Civil parish in Gloucestershire, England

Prescott is a settlement and civil parish in the Cotswolds within the English county of Gloucestershire. There are scattered farms and houses. There may once have been a settlement around the chapel.

Prescott Speed Hill Climb is a motor sport event held in the parish.

==History==
Within the parish is Nottingham Hill Camp a promentary hill fort which was occupied during the Iron Age, Romano-British and possibly Anglo-Saxon periods. It has been scheduled as an ancient monument.

The estate was the property of Tewkesbury Abbey until the dissolution of the monasteries. It was then sold and became part of the Stanway estate. There is some archaeological evidence that there may once have been a settlement around the chapel.

Pardon Hill Farm is a 17th-century timber-framed farmhouse. It has a 19th-century ice house, and 18th century workshop.

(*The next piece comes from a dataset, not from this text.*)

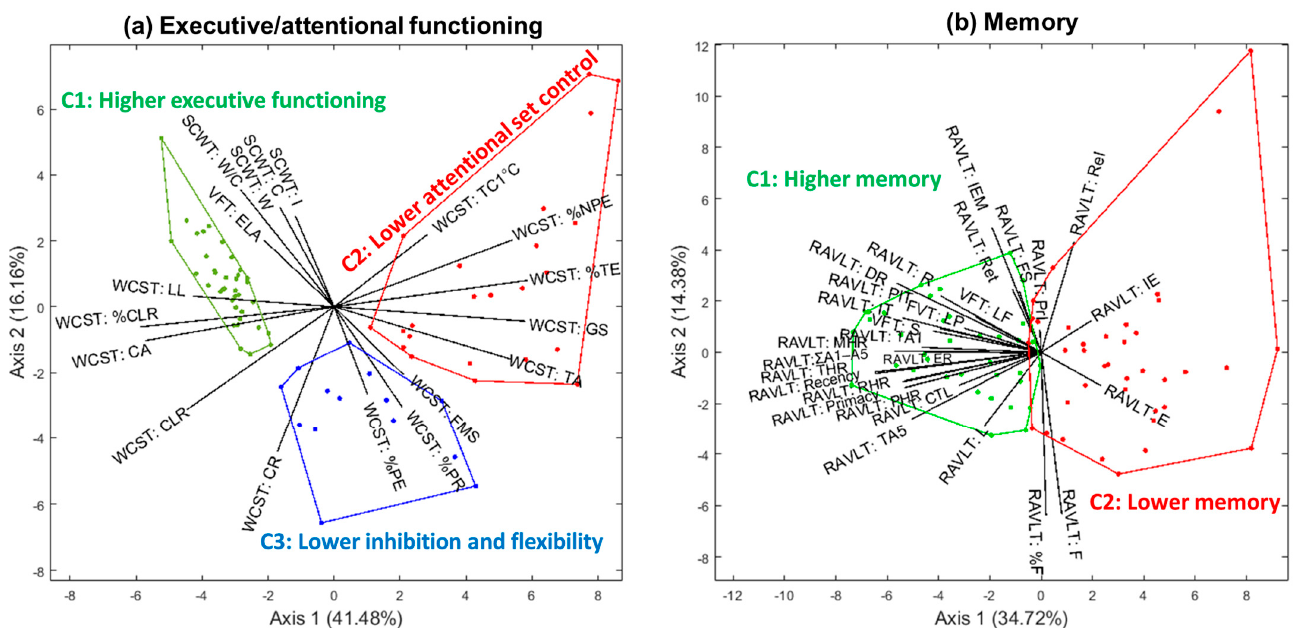
Figure 7. HJ-Biplot representation for clusters in the main plane (axis 1–2) for the executive/attentional functioning ( a ) and memory ( b ) in Argentinian postpartum women. SCWT = Stroop color and word test; I = Interference; C = Color; W = Word; W/C = Word-Color; WCST = Wisconsin card sorting test; TC1 °C = Trials to complete first category; %NPE = Percentage of non-perseverative errors; %TE = Percentage of total errors; GS = Global score; TA = Trials administered; FMS = Failure to maintain set; %PR = Percentage of perseverative responses; %PE = Percentage of perseverative errors; CR = Correct responses; CLR = Conceptual level responses; CA = Categories achieved; %CLR = Percentage of conceptual level responses; LL = Learning to learn; VFT:ELA = Verbal fluency task, excluded letter A; RHR = recency hit rate; MHR = middle hit rate; TA1 = Trial A1; IT = interference trial (B); PIT = post-interference trial (A6); PHR = primacy hit rate; R = recognition; DR = delayed recall; MEI = memory efficiency index; F = forgetting; %F = percentage of forgetting; L = Learning; CTL = Corrected total learning; Σ A1–5 = sum trials A1 to A5; IR, immediate recall; VF-P, verbal fluency letter P; VF-F, verbal fluency letter F; VF-Animals, verbal fluency Animals; PrI = proactive interference; ReI = retroactive interference; TA5 = trial A5; E = evocation; Ret = retention; IE = Intrusion errors; ER = errors of repetitions; FS = forgetting speed; VFT = verbal fluency task; LF = letter F; LP = letter P; S = semantic.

Prescott House was enlarged by Edward Law, 1st Earl of Ellenborough around 1860 in Tudor Gothic style. Nearby are two stone monoliths each 2 m high.

==Events==
The Prescott Speed Hill Climb takes place here. The site was purchased in 1937 by the Bugatti Owners' Club and the site includes the Bugatti Trust Museum. The races are organised by the Vintage Sports-Car Club.

==Religious sites==
There is a 12th-century chapel of ease which is a Grade II* listed building. It may have been dependent on the church at Winchcombe.